Adams also lambasted Morgan, who testified Wednesday that he was “partially truthful” when he was interviewed the morning of Sept. 6, 2004, by Altus police when he told them he didn’t see who shot Benny Ceniceros earlier that morning because, he said, he was “scared of the shooter.”
“No, I ain’t seen Mark like in two days, me and him, you know, we don’t kick it,” he told police that day, according to the transcript.
Morgan testified in this hearing that he had seen Prentice at his house at 608 S. Julian that night with the MP-5. However, in the preliminary hearing, when asked by Adams that if he’d told detectives on Sept. 6 that Prentice had not been to his house, whether it would be a truth or a lie, Morgan replied, “If I told the detectives that, it would be true.”
Adams pointed out that things had changed for Morgan on Sept. 20 when he and Robinson were arrested. Morgan, he said, is a three time loser. “He’s looking at going to the penitentiary for life, and that’s where he should be.”
“You should be insulted,” Adams told the jury. “Let’s make one simple thing clear ... we’re not gonna be fooled. The state wants you to believe they have no deal with Lanny. Does that offend you? Does it?”
Warren promised the jury that there was no such deal with Morgan.
Morgan, who has been jailed since Sept. 20, 2004, and has not yet entered a plea on his charges, did not contact police until Dec. 4 of that year, the same day Prentice was arrested. “He’s the whole reason Mark is arrested,” Adams said. “Do you not think this guy is begging ... begging ... to get out of jail?”
Finally, Adams reminded the jury of the testimony given by Prentice’s fianc/e, Stephanie Sanchez, who testified that Prentice was at home with her when police say he shot Ceniceros.

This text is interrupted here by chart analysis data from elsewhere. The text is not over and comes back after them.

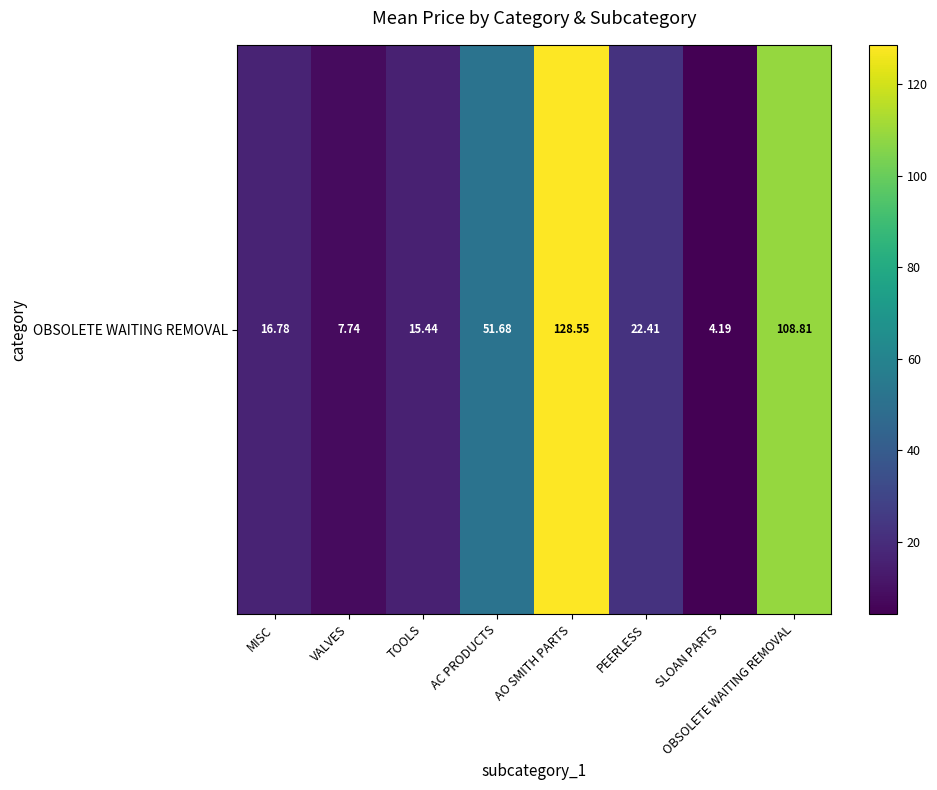

The value at TOOLS is 15.4. True or false?

True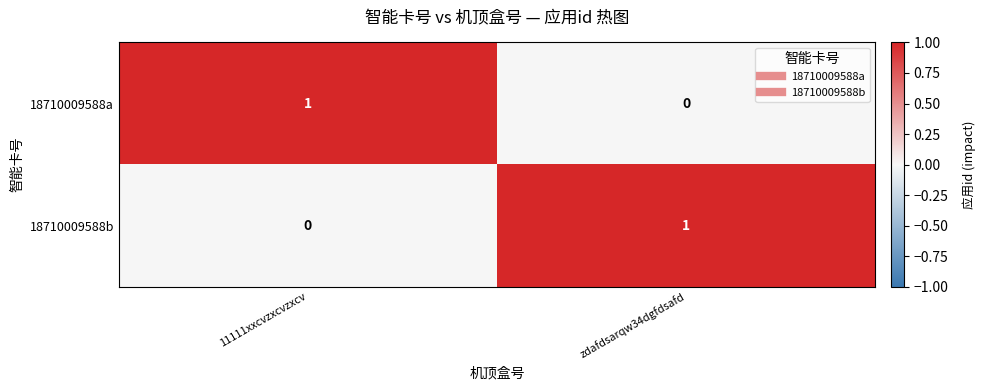

The 18710009588a series shows 0 at 11111xxcvzxcvzxcv. True or false?

False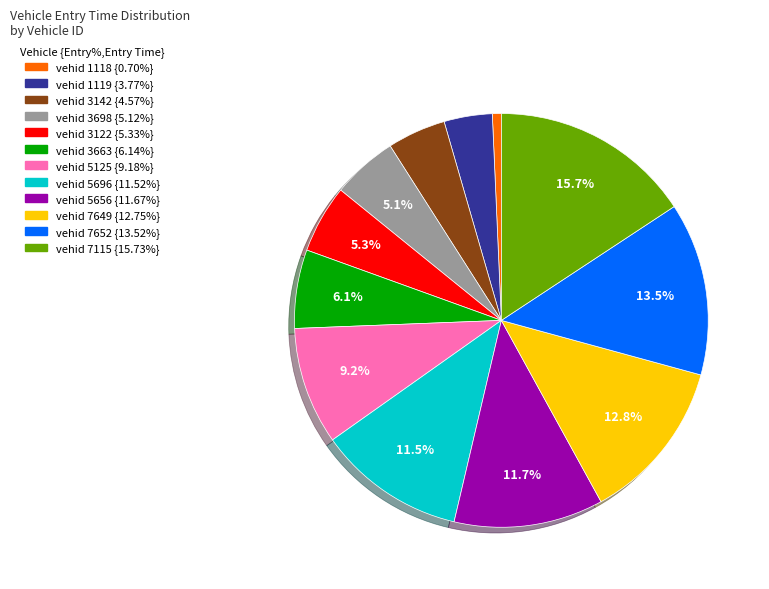

Does any single category account for the majority?

No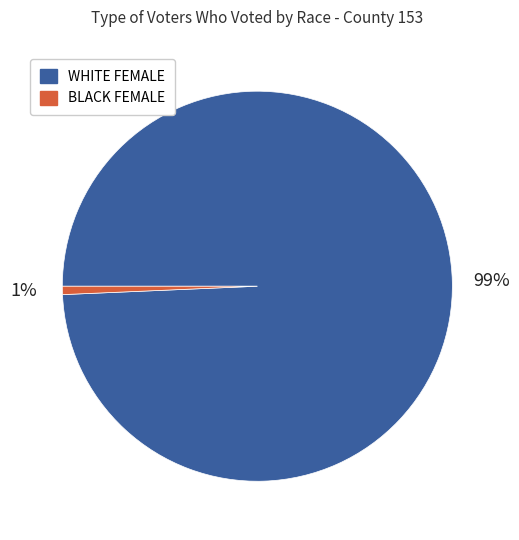

Does any single category account for the majority?

Yes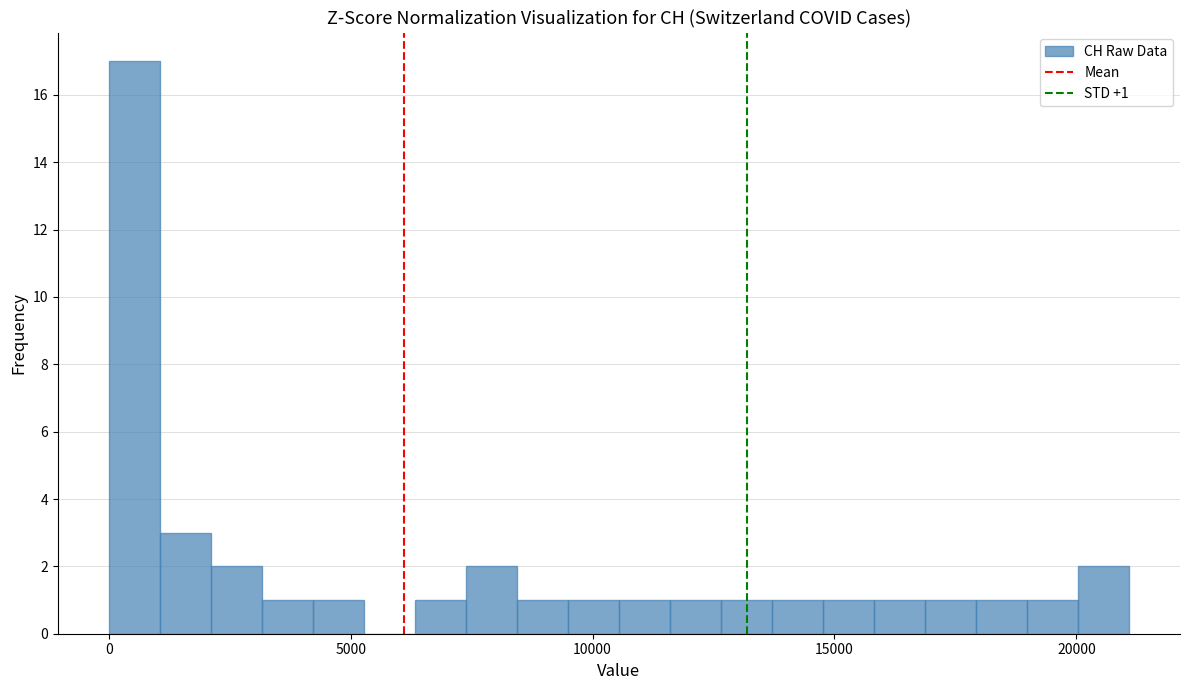

Read against the x-axis, roughly where is the centre of the tallest bar?

500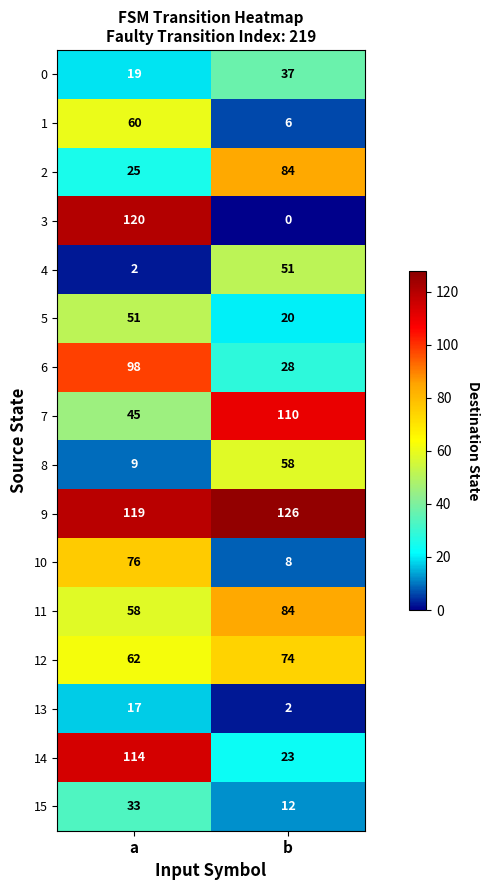

What is the difference between the 10 values at b and a?

68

Adams told the jurors that to find Prentice guilty, they would have to conclude that Sanchez is a liar and that Salomon and Morgan are not.
“I would like to see the fastest verdict in Jackson County,” Adams said.
In conclusion, Adams suggested to the jurors that they write a letter to District Attorney John Wampler, requesting that he “get these scumbags off our streets. Tell him to stop it.”
Warren, in her rebuttal, agreed. “Ladies and gentlemen, there are maggots out there,” she told the jurors, adding that Adams is right in asking them to write a letter. “I didn’t create the system; I work within it with what I have,” she said.
Prentice’s legal troubles are not yet over, by a long shot. He is charged with first degree murder in the shooting death of Petty, for which he faces the death penalty if convicted.
Adams and Reynolds remain as Prentice’s attorneys of record, and a motion hearing in the murder case before District Judge Richard B. Darby, who presided over this trial, was set for Jan. 3.
“Justice was done,” Adams said, “We’ll move on to a new day.”